Snowden documents may be considered the tipping point when the apprehensions about omnipresent government surveillance turned into confirmation. Systems where public cameras scan the faces of people walking the streets or webcams secretly recording every activity of their owner, which once where thought to exist only in movies, were confirmed to be operating in real-world. Why else do you think laptops and webcams these days come with a physical shutter?
The problem, however, goes deeper. Though such systems exist, they aren’t as efficient as they are portrayed in movies. After all, people generally don’t give perfect facial shots to cameras while walking down the street for facial recognition to do its wonders. But maybe it doesn’t have to. Maybe they have found a new means to their end- the smart home speakers like Echo and Google Home.
Voice recognition works much better than facial recognition for surveillance purposes. After all, people are generally aware of cameras and even putting on a cap can potentially throw-off the system. These speakers, however, remain quietly seated without hardly being noticed and after all, how long can a person remain without speaking? The point being, if instead of facial recognition, government agencies had tools to harness voice recognition, it would be much easier for data collection and profiling without putting off many alarms.
Second, it has been found that such voice-recognition systems do exist with NSA and it has been using them since as early as 2004, even before these smart speakers came into existence. No, we aren’t saying that NSA listens to everything you say like in Alexa or Google Assistant but just pointing out that they can if they want to.
Voice RT, as the system is called, can potentially intercept the vast amount of audio data these devices send on the cloud and profile individuals based on that. But didn’t we say NSA has been doing such interceptions for a very long time? So why this fuss now? Because the target initially used to be keywords like “terrorism” or “child pornography” but now has shifted to the voice of each individual.
Let’s face it, government agencies already can access your data by serving a court order to these companies and you wouldn’t even know because they are bound not to disclose it. And that seems perfectly fine because all they would get are the official commands you gave to the speaker as they start recording only after hearing the wake-word (okay, Google. hey, Alexa). Perhaps the only good news here is that security researchers till now have found no way to trigger those speakers without the wake-word, at least not remotely. But then, maybe those agencies don’t need to.
If they can get their hands on all your voice commands, they would have enough samples for profiling. What makes the matter worse is that both Google and Amazon keep all the user commands tied to identities, unlike Apple that creates an anonymous identifier to protect against such surveillance.
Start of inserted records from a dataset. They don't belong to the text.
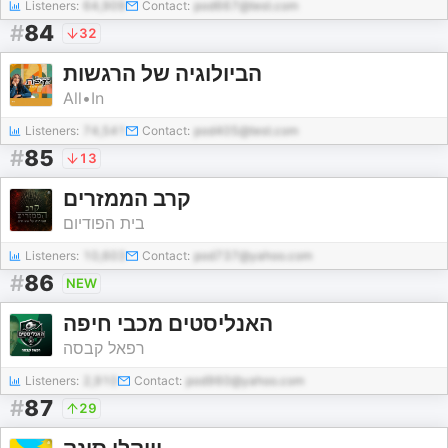
Listeners:
64,909
Contact:
pod667@test.com
#
84
32
הביולוגיה של הרגשות
All•In
Listeners:
74,541
Contact:
pod405@test.com
#
85
13
קרב הממזרים
בית הפודיום
Listeners:
10,603
Contact:
pod737@yahoo.com
#
86
NEW
האנליסטים מכבי חיפה
רפאל קבסה
Listeners:
2,910
Contact:
pod960@yahoo.com
#
87
29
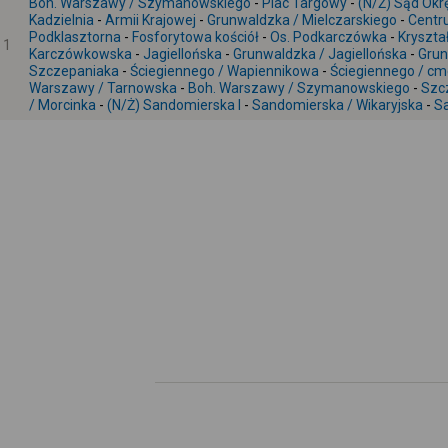
Boh. Warszawy / Szymanowskiego
-
Plac Targowy
-
(N/Ż) Sąd Ok
Kadzielnia
-
Armii Krajowej
-
Grunwaldzka / Mielczarskiego
-
Centr
Podklasztorna
-
Fosforytowa kościół
-
Os. Podkarczówka
-
Kryszt
1
Karczówkowska
-
Jagiellońska
-
Grunwaldzka / Jagiellońska
-
Grun
Szczepaniaka
-
Ściegiennego / Wapiennikowa
-
Ściegiennego / cm
Warszawy / Tarnowska
-
Boh. Warszawy / Szymanowskiego
-
Szc
/ Morcinka
-
(N/Ż) Sandomierska I
-
Sandomierska / Wikaryjska
-
S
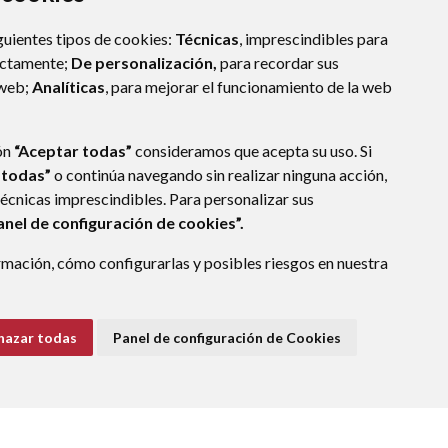
guientes tipos de cookies:
Técnicas
, imprescindibles para
ectamente;
De personalización,
para recordar sus
 web;
Analíticas
, para mejorar el funcionamiento de la web
ón
“Aceptar todas”
consideramos que acepta su uso. Si
 todas”
o continúa navegando sin realizar ninguna acción,
técnicas imprescindibles. Para personalizar sus
anel de configuración de cookies”.
mación, cómo configurarlas y posibles riesgos en nuestra
AGÓN
(ESPAÑA)
hazar todas
Panel de configuración de Cookies
E DATOS
ACCESIBILIDAD
POLÍTICA DE COOKIES
ENLACE EXTERNO A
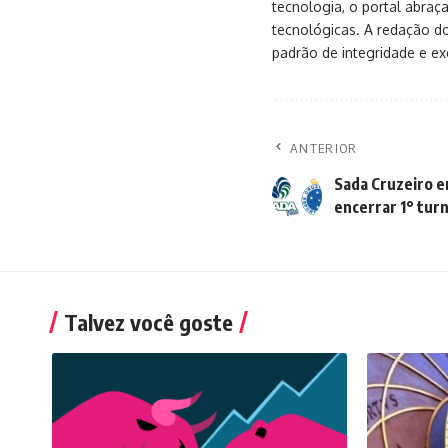
tecnologia, o portal abra
tecnológicas. A redação d
padrão de integridade e exc
ANTERIOR
Sada Cruzeiro e
encerrar 1° tur
Talvez você goste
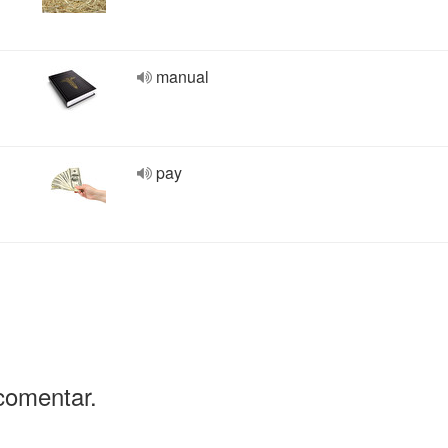
manual
pay
comentar.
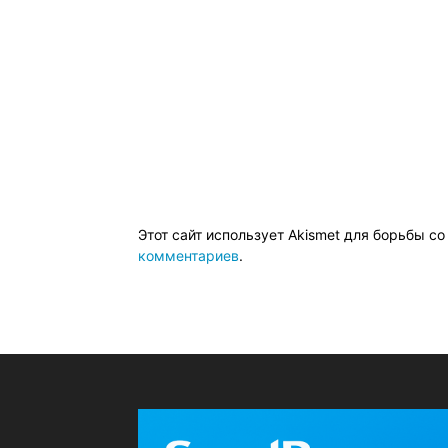
Этот сайт использует Akismet для борьбы с
комментариев
.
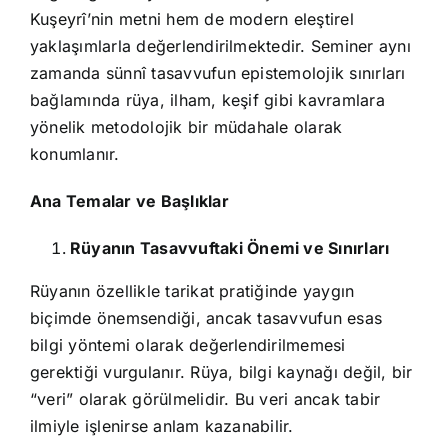
Kuşeyrî’nin metni hem de modern eleştirel
yaklaşımlarla değerlendirilmektedir. Seminer aynı
zamanda sünnî tasavvufun epistemolojik sınırları
bağlamında rüya, ilham, keşif gibi kavramlara
yönelik metodolojik bir müdahale olarak
konumlanır.
Ana Temalar ve Başlıklar
Rüyanın Tasavvuftaki Önemi ve Sınırları
Rüyanın özellikle tarikat pratiğinde yaygın
biçimde önemsendiği, ancak tasavvufun esas
bilgi yöntemi olarak değerlendirilmemesi
gerektiği vurgulanır. Rüya, bilgi kaynağı değil, bir
“veri” olarak görülmelidir. Bu veri ancak tabir
ilmiyle işlenirse anlam kazanabilir.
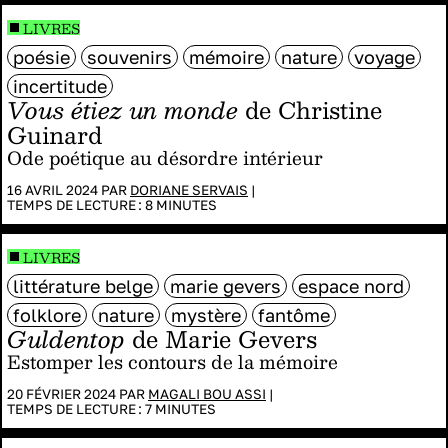
LIVRES
poésie
souvenirs
mémoire
nature
voyage
incertitude
Vous étiez un monde
de Christine
Guinard
Ode poétique au désordre intérieur
16 AVRIL 2024 PAR
DORIANE SERVAIS
|
TEMPS DE LECTURE :
8
MINUTES
LIVRES
littérature belge
marie gevers
espace nord
folklore
nature
mystère
fantôme
Guldentop
de Marie Gevers
Estomper les contours de la mémoire
20 FÉVRIER 2024 PAR
MAGALI BOU ASSI
|
TEMPS DE LECTURE :
7
MINUTES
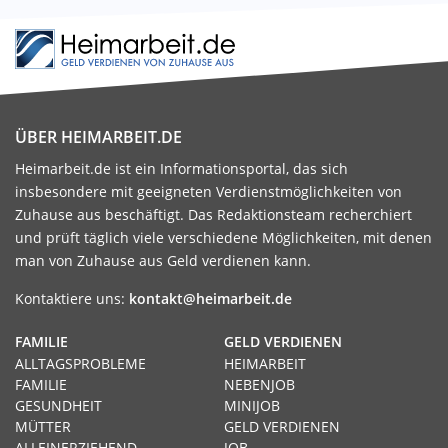
ÜBER HEIMARBEIT.DE
Heimarbeit.de ist ein Informationsportal, das sich
insbesondere mit geeigneten Verdienstmöglichkeiten von
Zuhause aus beschäftigt. Das Redaktionsteam recherchiert
und prüft täglich viele verschiedene Möglichkeiten, mit denen
man von Zuhause aus Geld verdienen kann.
Kontaktiere uns:
kontakt@heimarbeit.de
FAMILIE
GELD VERDIENEN
ALLTAGSPROBLEME
HEIMARBEIT
FAMILIE
NEBENJOB
GESUNDHEIT
MINIJOB
MÜTTER
GELD VERDIENEN
ALLEINERZIEHEND
JOB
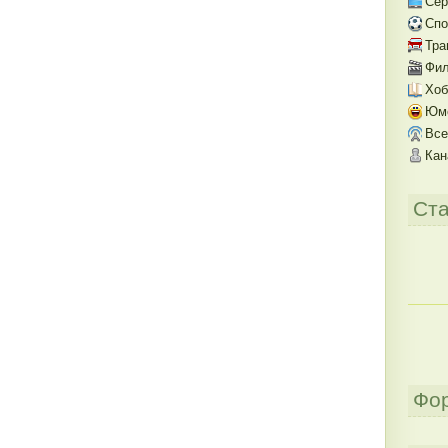
Се
Спо
Тра
Фил
Хоб
Юм
Все
Кан
Ста
Фо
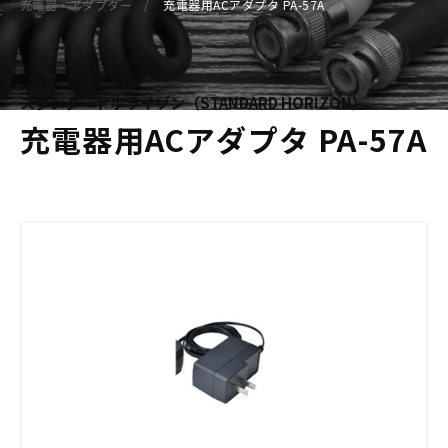
充電器・アダプター
充電器用ACアダプタ PA-57A
スタンダードホライゾン（STANDARD HORIZON）
充電器用ACアダプタ PA-57A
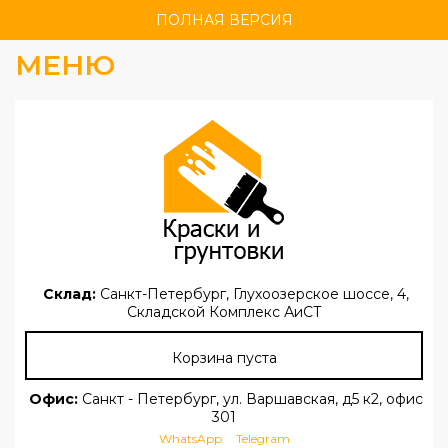
ПОЛНАЯ ВЕРСИЯ
МЕНЮ
Склад:
Санкт-Петербург, Глухоозерское шоссе, 4,
Складской Комплекс АиСТ
Корзина пуста
Офис:
Санкт - Петербург, ул. Варшавская, д5 к2, офис
301
WhatsApp
Telegram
Plus, they also have no reason to store raw audio clips other than to improve their own algorithms. They could either simply use speech-to-text conversion to store transcripts or even perform such conversions on-device to keep themselves out of the loop. But then, they were just trying to create useful assistants that learned along the way and were never imagined to turn out to be such fantastic surveillance tools that they would need to protect. So, what next?
We don’t know for sure. Nobody does.